TelevizyonGazetesi.com / Detay – ATV ekranında izleyicilerle pazar akşamı buluşmaya başlayan dram ve umut dizisi Adı Sevgi’nin baş rol oyuncusu Yunus Emre Yıldırımer Sabah Gazetesi’nden İlker Geziciye verdiği röportajda rolü ve kariyeriyle ilgili çarpıcı açıklamalarda bulundu.
6 sezon boyunca Eşkıya Dünyaya Hükümdar Olmaz dizisinde canlandırdığı ‘Alparslan’ karakteriyle gönüllerde taht kuran Yunus Emre Yıldırımer, yeni dizisiyle izleyici karşısına çıkmanın heyecanını yaşıyor. ‘Alpraslan benim için hediyeydi’ diyen yakışıklı oyuncuyu Adı Sevgi’de ‘Emir Baykara’ adlı karaktere hayat veriyor.
Okumaya çalışan genç kızların çabasını ve onlara kendini adayan genç bir öğretmenin mücadelesini anlatan dizi eğitim meselesine odaklanıyor. ‘Özellikle kız çocuklarının okumasını çok önemli buluyorum’ diyen Yıldırımer, “Adı Sevgi, yüreği okuma aşkıyla yanıp tutuşan binlerce kız çocuğunun yarasına pansuman olacak, bir eğitim meşalesi yanacak” diye konuştu.
‘Alparslan’rolünden sonra boşluğa düştüğünü de itiraf eden oyuncu, “Tabii ki bir boşluğa düştüm. Ama bu süreçte en çok oğlumla vakit geçirdim. Vakit ayırmakta zorlandığım ailemle zaman geçirmeme yaradı” açıklamasını yaptı.
Oyuncu, Adı Sevgi’ye ‘Evet’ deme nedenini ise şu sözlerle anlattı; “Benim hiçbir zaman aksiyon işinden sonra seyirci beni başka rolde görsün diye bir tercihim olmadı. Ben derdi olan işler ve karakterlerle ilgileniyorum. Adı Sevgi de böyle bir iş. Dizinin toplumsal sorunlara mercek tutan hikayesi beni çok etkiledi.
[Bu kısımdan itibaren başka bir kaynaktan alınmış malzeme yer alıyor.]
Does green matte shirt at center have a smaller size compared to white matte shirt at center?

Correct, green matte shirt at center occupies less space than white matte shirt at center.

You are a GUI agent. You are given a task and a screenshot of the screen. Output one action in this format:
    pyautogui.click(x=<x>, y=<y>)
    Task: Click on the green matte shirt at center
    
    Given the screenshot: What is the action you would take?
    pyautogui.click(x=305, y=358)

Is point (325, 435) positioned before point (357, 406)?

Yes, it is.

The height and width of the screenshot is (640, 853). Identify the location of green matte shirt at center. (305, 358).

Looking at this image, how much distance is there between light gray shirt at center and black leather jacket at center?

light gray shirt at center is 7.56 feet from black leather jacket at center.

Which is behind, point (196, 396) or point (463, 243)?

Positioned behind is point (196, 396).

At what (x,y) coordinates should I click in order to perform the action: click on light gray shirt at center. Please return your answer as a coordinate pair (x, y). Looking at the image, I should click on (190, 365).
Koliba Film, Ata Türkoğlu böyle bir teklifle gelince çok mutlu oldum ve hemen kabul ettim.”
Derdi olan karakterleri canlandırmak istediğini belirten Yunus Emre Yıldırımer sözlerini şöyle sürdürdü; “Okumaya çalışan genç kızların çabası ve onlara kendini adayan genç bir öğretmenin mücadelesi. İnsanların birbirine saygısının az olduğu, tahammülün hiç kalmadığı bir dönemdeyiz. Bu noktada dizimizin seyirciye iyi geleceğini, umut olacağını düşünüyorum.”
Bugüne kadar hep dürüst, vicdanlı ve iyi karakterleri canlandırıyor olmam fizikle de alakalı olabilir. Ama bundan şikayetçi değilim. Birgün kötü bir adamı oynarsam da onun haklılığını aramaya çalışırım. Eğer yoksa oynamayı çok istemem. Şöyle bir hikaye vardır ya; eğer bir kaplanı avının peşindeyken izlersen ve avını yakalayamazsa hayatta kalamayacağını anlarsın ya da o bir ceylanı yakalayıp yiyebilirse kaplan adına sevinirsin. Ama aynı durumu bir ceylanın gözünden izlersen, av olduğu için bu kez ceylan için üzülürsün. Bu işler de aynı böyledir.”